Staff Sergeant Brian Hunter made the comments as he appeared before Monday night’s town council meeting to give a report on crime in the community.
“Our crime rate here is 53 crimes per 1,000 population, while the provincial average for communities between 5,000 and 15,000 population is 117,” Hunter said. “We enjoy a very low crime rate in this town.”
Hunter credited the low rate to strong community partnerships, both with town staff and community groups such as Citizens On Patrol.
Hunter said 2010 saw 36 cases of assault in the community, up from 2009’s 29 cases. However, he noted it tied with 2008.
Business break and enters dropped significantly last year, he said, from 44 to 18.

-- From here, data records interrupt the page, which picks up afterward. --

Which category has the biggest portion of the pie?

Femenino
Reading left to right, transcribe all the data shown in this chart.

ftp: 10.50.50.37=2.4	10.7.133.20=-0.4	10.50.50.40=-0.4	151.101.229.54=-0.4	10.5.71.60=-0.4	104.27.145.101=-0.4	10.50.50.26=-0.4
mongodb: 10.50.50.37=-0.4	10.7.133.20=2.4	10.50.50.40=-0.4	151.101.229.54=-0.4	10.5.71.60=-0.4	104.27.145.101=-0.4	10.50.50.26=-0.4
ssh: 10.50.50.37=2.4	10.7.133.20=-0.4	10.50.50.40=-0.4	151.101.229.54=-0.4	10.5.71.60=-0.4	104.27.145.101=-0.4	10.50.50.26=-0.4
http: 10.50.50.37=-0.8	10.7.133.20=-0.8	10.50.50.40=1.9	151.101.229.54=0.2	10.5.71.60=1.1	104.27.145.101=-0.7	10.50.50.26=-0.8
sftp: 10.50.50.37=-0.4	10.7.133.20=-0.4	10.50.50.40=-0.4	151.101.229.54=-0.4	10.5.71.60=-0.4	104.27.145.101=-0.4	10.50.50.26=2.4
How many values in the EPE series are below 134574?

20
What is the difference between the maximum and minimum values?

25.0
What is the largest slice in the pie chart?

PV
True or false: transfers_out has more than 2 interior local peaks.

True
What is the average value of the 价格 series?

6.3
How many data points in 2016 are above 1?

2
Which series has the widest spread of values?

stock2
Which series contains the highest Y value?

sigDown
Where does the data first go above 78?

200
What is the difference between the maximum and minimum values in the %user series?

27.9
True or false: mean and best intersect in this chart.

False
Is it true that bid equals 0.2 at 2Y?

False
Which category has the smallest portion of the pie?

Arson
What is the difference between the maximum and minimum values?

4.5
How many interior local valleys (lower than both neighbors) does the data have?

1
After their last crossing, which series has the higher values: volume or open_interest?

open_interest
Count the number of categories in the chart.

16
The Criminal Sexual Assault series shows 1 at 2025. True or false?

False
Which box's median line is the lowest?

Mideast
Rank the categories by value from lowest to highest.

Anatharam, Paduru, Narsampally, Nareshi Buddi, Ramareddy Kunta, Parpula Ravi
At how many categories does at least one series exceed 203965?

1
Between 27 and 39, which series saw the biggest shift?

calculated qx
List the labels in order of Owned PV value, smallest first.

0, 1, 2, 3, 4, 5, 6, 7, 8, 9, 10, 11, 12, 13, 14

“We can attribute that decrease mainly because there was a significant increase in 2009,” Hunter said. “Many of those crimes were committed in the first quarter of that year, prior to a significant arrest.”
Similarly, he said, residential break and enters dropped from 46 to 13.
“Once again, that’s a result of a significant arrest we made in the community,” Hunter said. Thefts of motor vehicles nudged upwards from 10 to 15 in 2010, but Hunter noted this is still a significant decrease from 2008, when there were 33.
Thefts from motor vehicles also rose, from 61 in 2009 to 82 last year.
“The majority were made in the first half of the year, when we made a key arrest in July,” he said. “There were very few after that time.”
Hunter noted as well that there were 97 cases in 2008.
Thefts in the community dropped from 76 cases in 2009 to 69 last year, while mischief complaints dipped from 78 to 75. In 2008, he pointed out, there were 146 reported mischief cases.
“We are at half of what we were in 2008, but we have a long way to go,” he said. “I don’t think anyone will be happy until that is zero, and we are striving for that.”
Drug offences, including possession, grow ops and trafficking, rose from nine incidents to 15, but Hunter stressed this doesn’t necessarily mean there is a drug crime wave in town.
“That increase is due in part to increased enforcement in our community,” he said.
Similarly, traffic offences rose, from 592 to 872, but he said this doesn’t mean drivers are getting worse, but rather that police are more vigilant.
Overall, he said, Qualicum Beach residents can rest easy that they live in a safe community — but they can’t rest on their laurels.
“This is the lowest crime rate in over a decade this community has seen, and it will be very similar in 2010,” he said. “By no means can we let our guard down or back off on the gas pedal. I look forward to the day when I don’t have to come here and do this because there is no crime, but I’m a realistic man and I don’t think that’s going to happen.”